ONC has stated that user-centered design processes and testing must be applied to a dozen primary EHR capabilities, but even if vendors comply, this is often done at the very end of the development cycle. EHR vendors need to do more to involve clinicians in the beginning phases of developing new features, so they are truly designed with their workflows in mind. It has taken years, but a few are starting to immerse staff in customer facilities and follow and track clinicians as they use their EHR system.

One well-known EHR vendor now has a staff of about 400 focused on product usability and are taking advantage of clinician feedback during breakout sessions at large industry conferences. They're also beginning to test eye-tracking software and other user-testing technology.

On the provider side, hospitals and health systems also need to make sure implementation and training times on new systems aren't rushed, so clinicians have the time they need to adapt to imperfect technology. One physician and workflow designer once told me that "I can't learn everything in one sitting, but the EHR's design should be 'figure-outtable.'"
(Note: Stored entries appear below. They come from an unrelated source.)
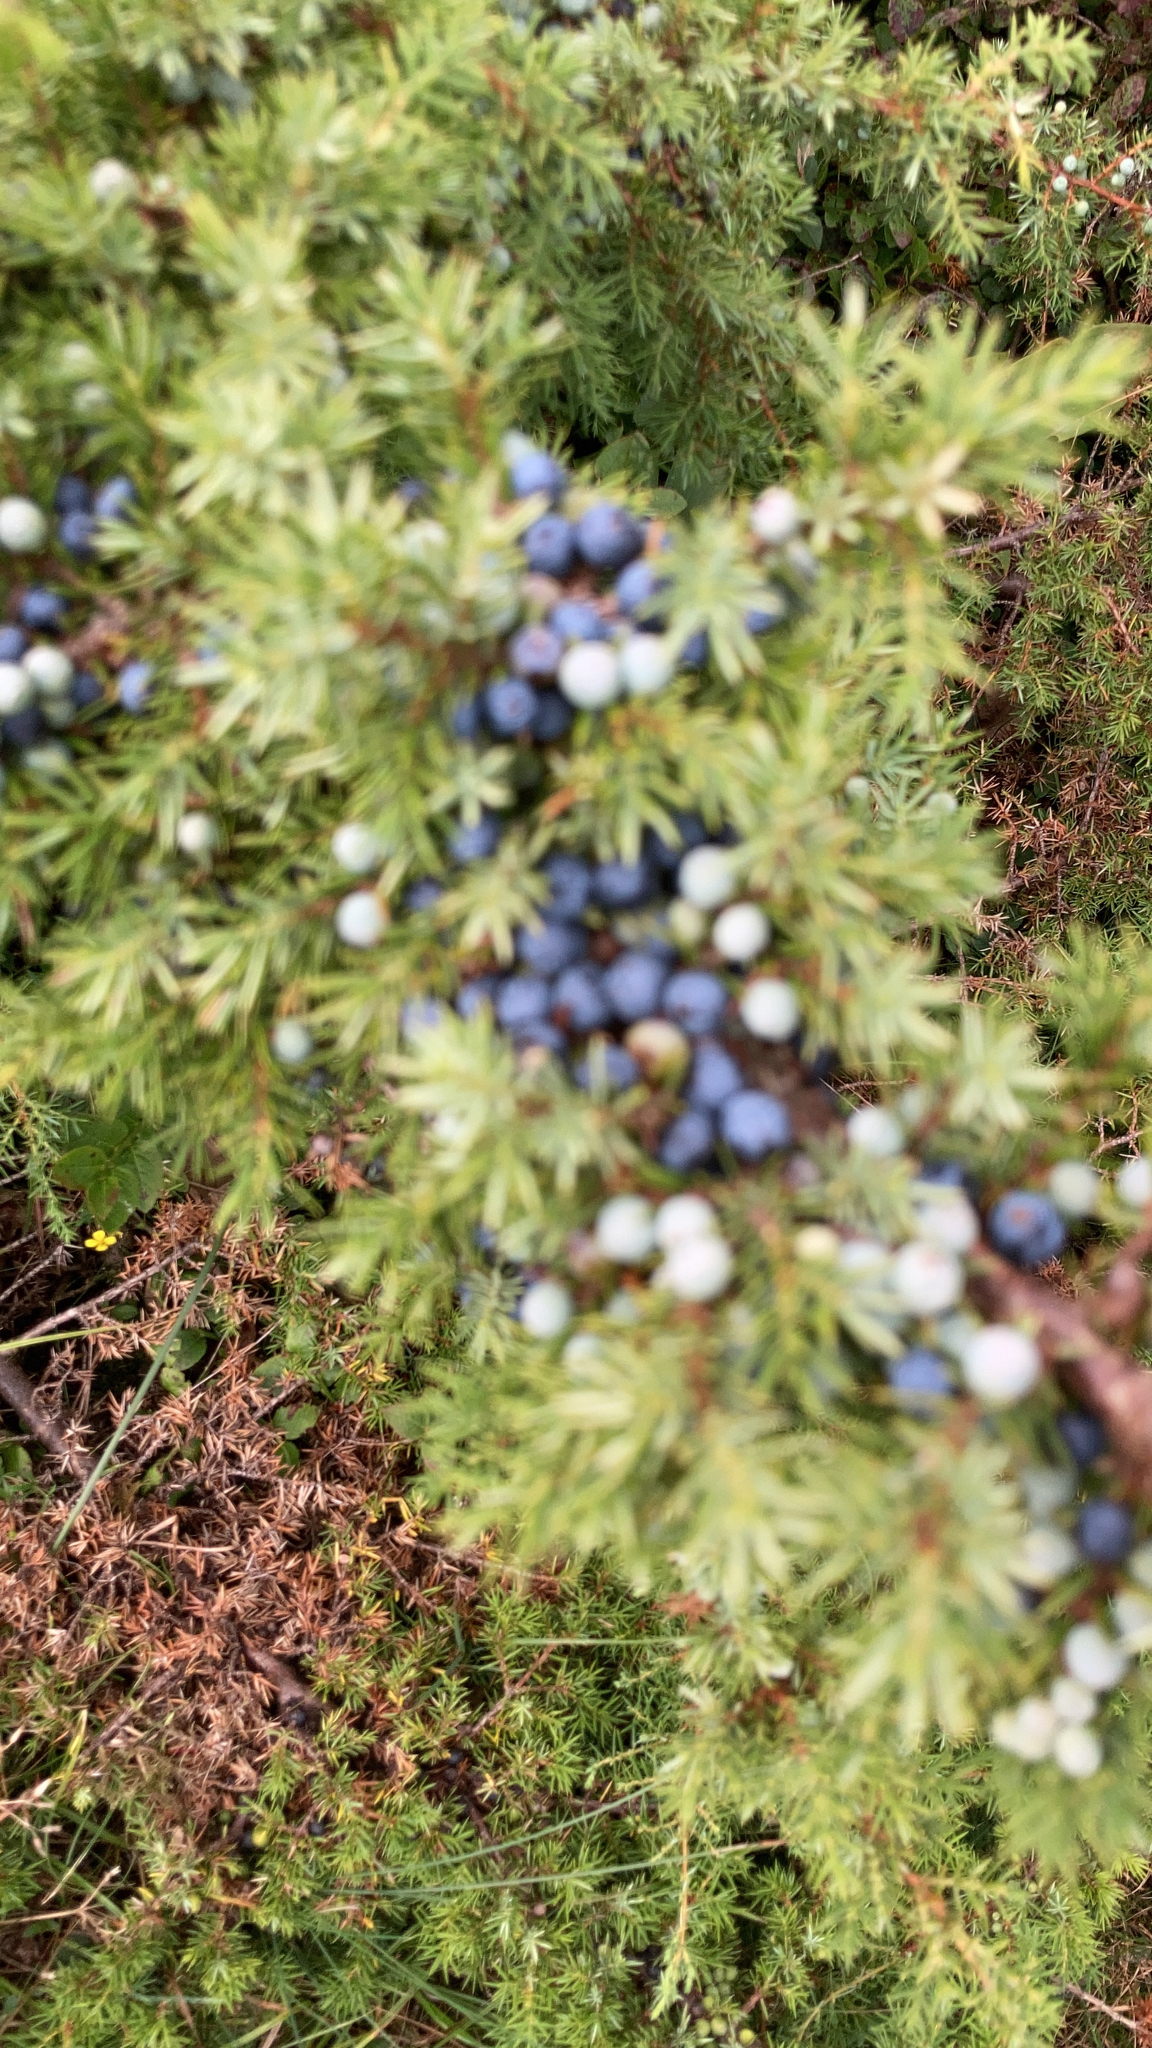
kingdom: Plantae
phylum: Tracheophyta
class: Pinopsida
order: Pinales
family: Cupressaceae
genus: Juniperus
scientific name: Juniperus communis
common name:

Until the EHR design is a little more intuitive, providers need to build in those many "sittings" for training and be prepared to deal with clinician frustration and polarization. As one of my favorite reference books, The Inmates Are Running the Asylum: Why High Tech Products Drive Us Crazy and How to Restore the Sanity, notes:

"High cognitive friction polarizes people into two groups. It either makes them feel frustrated and stupid for failing, or giddy with power at overcoming the extreme difficulty. These powerful emotions force people into being either an 'apologist' or a 'survivor.' They either adopt cognitive friction as a lifestyle, or they go underground and accept it as a necessary evil. The polarization is growing acute."

Providers cannot place the sole blame on the EHR vendor for poor usability; they must do their part to encourage adoption and avoid polarization.  A lack of thorough user-testing for EHR systems not only frustrates physicians and nurses on a daily basis, but it also is detrimental to patient safety and in delivering the quality care our patients deserve.

Microsoft's user testing was able to reveal flaws and bottlenecks that could be fixed in time for Halo 3's release. We can't put the genie back in the bottle, but we can start making positive steps, on both the EHR vendor and provider sides, to make future versions more user-friendly and take EHR systems to the next level. If user testing is taken that seriously for play, healthcare should engage in diligent user testing for systems that help save lives.